New transfer station will allow Huntsville to grow transit service

Huntsville’s public transit system is slated for a big upgrade as plans are underway to build a new transit transfer station in the heart of downtown.

Huntsville City Council recently approved a design services contract with Fuqua & Partners Architects for the design of the station, to be constructed near the intersection of Pratt Avenue and Church Street. The design phase is expected to take about nine months, followed by demolition and site preparation.

Construction would likely begin in early 2023, with completion slated for September 2024. Mayor Tommy Battle believes the new station will improve public transit access for residents in all sectors of the City.

“As more people move to Huntsville, adding more public transit routes is a priority,” he said. “So many of our citizens work on the west and north sides of the City, and we want to look at expanding service to meet those needs. Our entertainment offerings are growing along the University corridor, so we have to take that into consideration as well.”

The new station

The station project is being made possible by a $12.5 million Federal Transit Administration grant that will cover 80% of the total cost, with the City of Huntsville providing a 20% match.

Quisha Bryant, director of Parking and Public Transit, said the new station will accomplish several goals, including providing a safer environment for transit customers. To enhance safety, the facility will have a perimeter security fence like those at train stations and airports. Other features will include an upgraded video surveillance system and tighter access restrictions to restrooms, waiting areas and the transfer platform.


Further from downtown, employment, retail growth and residential density will dictate the rate of expansion of the transit network.”


The station will feature modern signage and real-time “next bus” technology, and the 45-foot station bays will be covered. There will also be separate waiting areas and customer amenities for Orbit and Greyhound passengers.

The new station will also accommodate ride-share services like Uber and Lyft as well as private pickups. An area for those vehicles, designed for easy entry and exit, will be just outside the ticketing office.

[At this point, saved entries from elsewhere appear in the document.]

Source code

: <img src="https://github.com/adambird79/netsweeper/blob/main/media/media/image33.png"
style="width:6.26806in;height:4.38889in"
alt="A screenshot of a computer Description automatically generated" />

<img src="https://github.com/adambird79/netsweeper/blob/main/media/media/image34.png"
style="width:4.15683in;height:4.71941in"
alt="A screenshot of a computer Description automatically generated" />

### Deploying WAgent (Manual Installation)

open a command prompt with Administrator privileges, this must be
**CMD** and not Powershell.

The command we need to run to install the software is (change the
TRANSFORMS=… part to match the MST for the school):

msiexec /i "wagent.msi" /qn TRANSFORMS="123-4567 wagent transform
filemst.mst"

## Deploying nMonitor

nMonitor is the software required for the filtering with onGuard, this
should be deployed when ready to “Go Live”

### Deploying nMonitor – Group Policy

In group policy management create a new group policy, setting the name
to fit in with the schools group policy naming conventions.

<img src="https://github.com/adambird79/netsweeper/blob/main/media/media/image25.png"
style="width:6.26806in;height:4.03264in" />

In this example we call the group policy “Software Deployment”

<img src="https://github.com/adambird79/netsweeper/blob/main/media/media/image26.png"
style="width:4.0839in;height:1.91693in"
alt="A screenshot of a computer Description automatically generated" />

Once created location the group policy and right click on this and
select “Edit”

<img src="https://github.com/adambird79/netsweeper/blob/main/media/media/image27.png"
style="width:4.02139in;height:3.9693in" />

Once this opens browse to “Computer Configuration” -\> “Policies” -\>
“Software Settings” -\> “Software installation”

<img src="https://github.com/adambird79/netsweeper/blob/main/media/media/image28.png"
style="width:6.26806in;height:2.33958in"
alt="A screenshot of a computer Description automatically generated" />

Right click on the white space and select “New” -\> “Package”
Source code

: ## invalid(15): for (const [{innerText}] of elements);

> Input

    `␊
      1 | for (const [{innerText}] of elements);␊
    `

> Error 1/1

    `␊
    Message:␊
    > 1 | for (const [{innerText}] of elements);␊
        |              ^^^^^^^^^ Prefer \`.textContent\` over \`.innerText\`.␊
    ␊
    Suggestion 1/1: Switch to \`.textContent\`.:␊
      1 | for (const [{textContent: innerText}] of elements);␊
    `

Huntsville will keep the existing station, but it will transition to a bus cleaning, fueling and service center. Other upgrades will include an expanded dispatch center, training room and updated employee areas.

Route additions

A significant benefit of the new station will be space for expanded service. The plan is to add fixed-bus routes to areas not currently served.

“Further from downtown, employment, retail growth and residential density will dictate the rate of expansion of the transit network,” Bryant said. “In other words, not all future bus service will necessarily operate out of the downtown area.”

Bryant said Huntsville Transit has completed the first two phases of a five-phase improvement plan by implementing 30-minute service frequency on routes 1, 2 and 4. Thirty-minute frequency is also available along the Route 5 and Route 6 corridors that travel north and south from downtown along Church Street, Whitesburg Drive, L&N Drive and to Airport Road.

With a re-evaluation of the plan set for spring 2022, Bryant said consideration for new bus routes and service is subject to the annual planning and budget approval process.

Additional space will also help. The current station has nine bus bays that can accommodate 30-foot buses. The new station will have 14 bays that can accommodate 45-foot buses, if the City chooses to purchase larger buses in the future.

“It’s also important to understand that as Huntsville grows, similar stations will be needed as part of the transit infrastructure,” Bryant said.